The Lubavitcher Rebbe zt"l explains (in Likkutei Sichos 15:339ff; English adaptation at Chabad.org) that there was one detail in the dreams that threw off the magicians.
The Torah describes the first seven cows coming out of the river, and then the second seven cows, "and they stood next to the cows at the riverbank." Now, times of plenty and of famine come sequentially; there's no time when both are present. So this forced them into alternative explanations, such as "you will father seven daughters" - from one of your wives - "and [at the same time] bury seven others" born from a different wife.
Yosef's insight, then, was that indeed the two could coexist. If the surplus from the good years is stored away for the famine, as he suggested (thus also incidentally answering the question of how he dared to advise Pharaoh when he hadn't been called to do so), then throughout the first seven years, the upcoming famine will be very much present in everyone's minds. Conversely, during the seven years of famine, the years of plenty will still be present - in the form of the grain that they produced.

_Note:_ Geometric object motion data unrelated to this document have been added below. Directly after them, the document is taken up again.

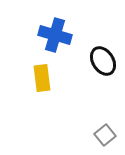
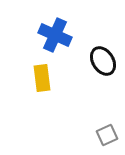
blue cross: rotated 8 degrees clockwise
gray square: moved 2 px right; rotated 15 degrees clockwise
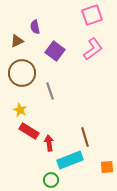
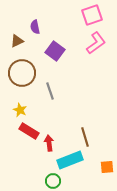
pink L-shape: moved 3 px right, 6 px up
green circle: moved 2 px right, 1 px down
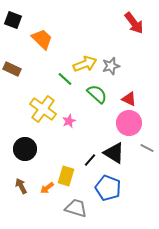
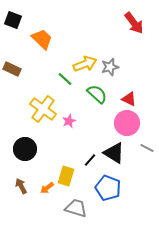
gray star: moved 1 px left, 1 px down
pink circle: moved 2 px left
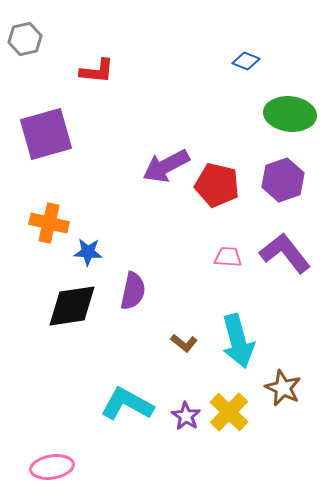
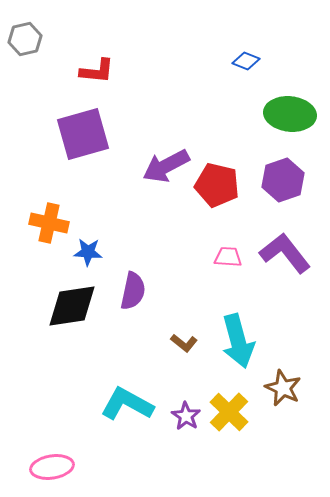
purple square: moved 37 px right
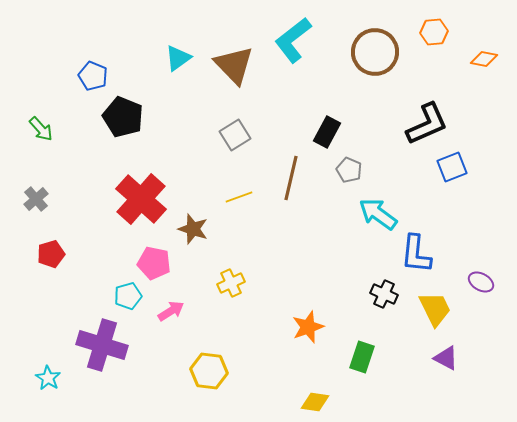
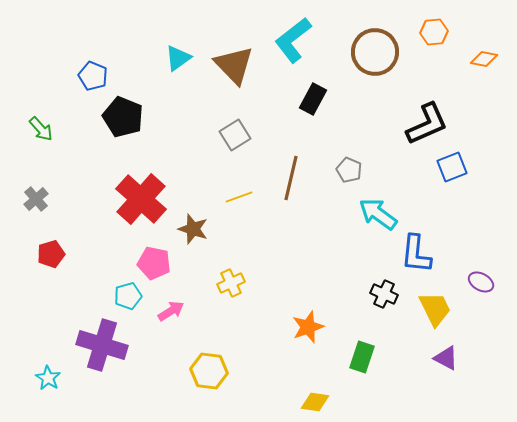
black rectangle: moved 14 px left, 33 px up
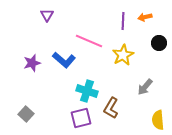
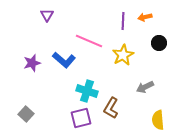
gray arrow: rotated 24 degrees clockwise
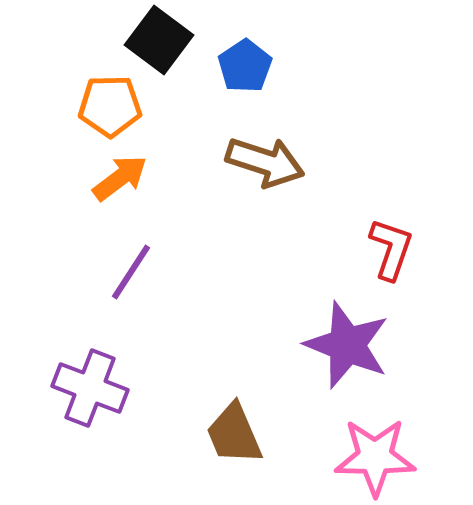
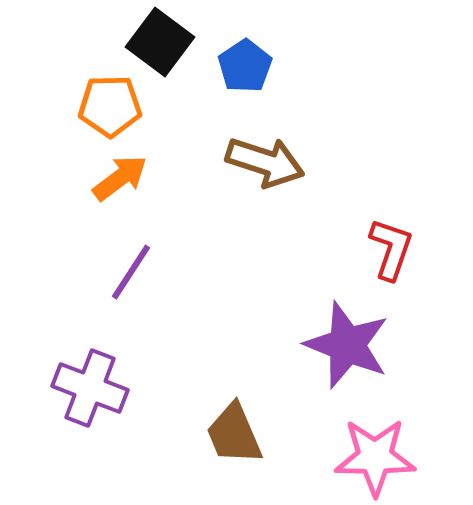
black square: moved 1 px right, 2 px down
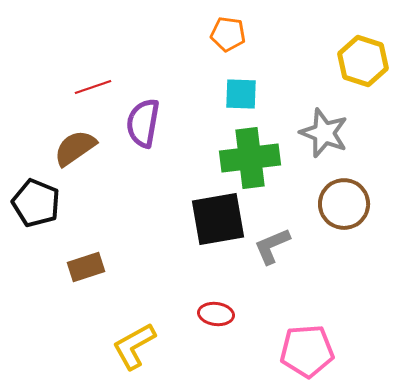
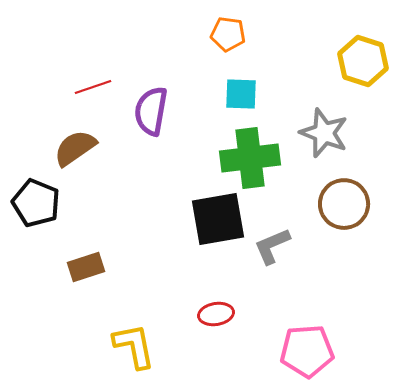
purple semicircle: moved 8 px right, 12 px up
red ellipse: rotated 16 degrees counterclockwise
yellow L-shape: rotated 108 degrees clockwise
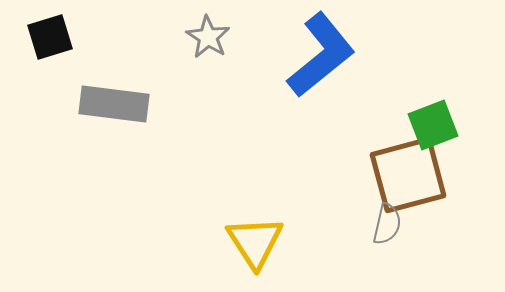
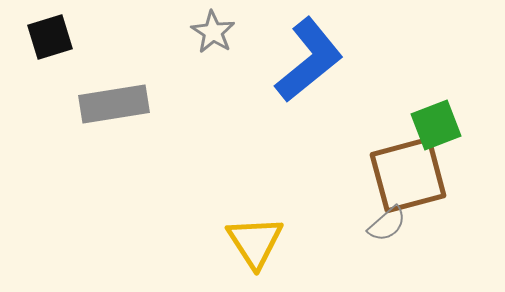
gray star: moved 5 px right, 5 px up
blue L-shape: moved 12 px left, 5 px down
gray rectangle: rotated 16 degrees counterclockwise
green square: moved 3 px right
gray semicircle: rotated 36 degrees clockwise
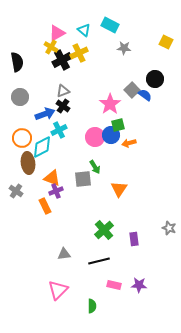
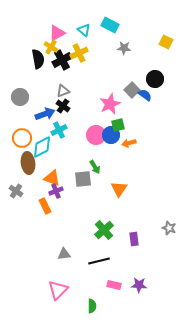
black semicircle at (17, 62): moved 21 px right, 3 px up
pink star at (110, 104): rotated 10 degrees clockwise
pink circle at (95, 137): moved 1 px right, 2 px up
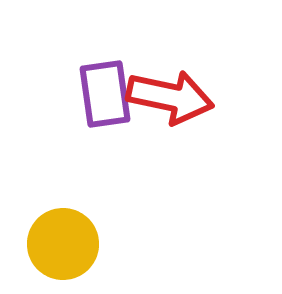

(It's interesting, though, that in Pharaoh's retelling of the dream to Yosef, he just says that the skinny cows "came up after them" (41:19), without mentioning that crucial detail that all fourteen of them stood together for a while. If he also omitted this detail when talking to the magicians, then that still begs for the explanation of why they needed to account for it, and why Pharaoh didn't find their answers convincing.)